#### What to produce:
Transcribe the blog posts below word for word, keeping every line in its original order.

#### Text under study:
Content starts

October 31, 2006
Finally, Civil Marriage Source Docs
I've been looking for the basic facts on what are the laws regarding civil marriage forever. I finally got them over at Amy Wellborn's Open Book. The analysis that was linked there had prominent copyright notices so I just grabbed the GAO refs and got the two relevent source docs for the 1997 and 2003 GAO legal searches respectively (both links are pdf). Now, if I can find the time, it's time to go through them all and tease out the principles of what marriage is and tie them to what laws get changed if the principle is modified/eliminated. What's really needed is a wiki that I can seed the data to en masse which I don't know of right now.
Oh well, another thing to throw on the "to do" pile.
October 24, 2006
Dividing the Question
Reading through a RedState piece entitled Spending is the problem I was struck by the utter futility and stupidity of one of the proposed solutions.

Content ends

#### Data extract:
Content starts

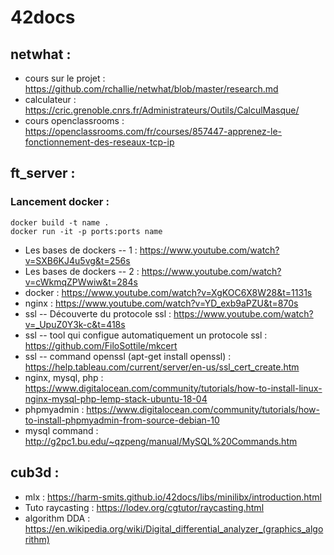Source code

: # 42docs

 ## netwhat :
  
   - cours sur le projet : https://github.com/rchallie/netwhat/blob/master/research.md
   - calculateur : https://cric.grenoble.cnrs.fr/Administrateurs/Outils/CalculMasque/
   - cours openclassrooms : https://openclassrooms.com/fr/courses/857447-apprenez-le-fonctionnement-des-reseaux-tcp-ip
  
 
 ## ft_server : 

   ### Lancement docker :
    docker build -t name .
    docker run -it -p ports:ports name
   - Les bases de dockers -- 1 : https://www.youtube.com/watch?v=SXB6KJ4u5vg&t=256s
   - Les bases de dockers -- 2 : https://www.youtube.com/watch?v=cWkmqZPWwiw&t=284s
   - docker : https://www.youtube.com/watch?v=XgKOC6X8W28&t=1131s
   - nginx : https://www.youtube.com/watch?v=YD_exb9aPZU&t=870s
   - ssl -- Découverte du protocole ssl  : https://www.youtube.com/watch?v=_UpuZ0Y3k-c&t=418s
   - ssl -- tool qui configue automatiquement un protocole ssl  : https://github.com/FiloSottile/mkcert
   - ssl -- command openssl (apt-get install openssl) : https://help.tableau.com/current/server/en-us/ssl_cert_create.htm
   - nginx, mysql, php : https://www.digitalocean.com/community/tutorials/how-to-install-linux-nginx-mysql-php-lemp-stack-ubuntu-18-04
   - phpmyadmin : https://www.digitalocean.com/community/tutorials/how-to-install-phpmyadmin-from-source-debian-10
   - mysql command : http://g2pc1.bu.edu/~qzpeng/manual/MySQL%20Commands.htm
  


 ## cub3d : 

   - mlx : https://harm-smits.github.io/42docs/libs/minilibx/introduction.html
   - Tuto raycasting : https://lodev.org/cgtutor/raycasting.html
   - algorithm DDA : https://en.wikipedia.org/wiki/Digital_differential_analyzer_(graphics_algorithm)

Content ends

#### Reply:
October 31, 2006
Finally, Civil Marriage Source Docs
I've been looking for the basic facts on what are the laws regarding civil marriage forever. I finally got them over at Amy Wellborn's Open Book. The analysis that was linked there had prominent copyright notices so I just grabbed the GAO refs and got the two relevent source docs for the 1997 and 2003 GAO legal searches respectively (both links are pdf). Now, if I can find the time, it's time to go through them all and tease out the principles of what marriage is and tie them to what laws get changed if the principle is modified/eliminated. What's really needed is a wiki that I can seed the data to en masse which I don't know of right now.
Oh well, another thing to throw on the "to do" pile.
October 24, 2006
Dividing the Question
Reading through a RedState piece entitled Spending is the problem I was struck by the utter futility and stupidity of one of the proposed solutions.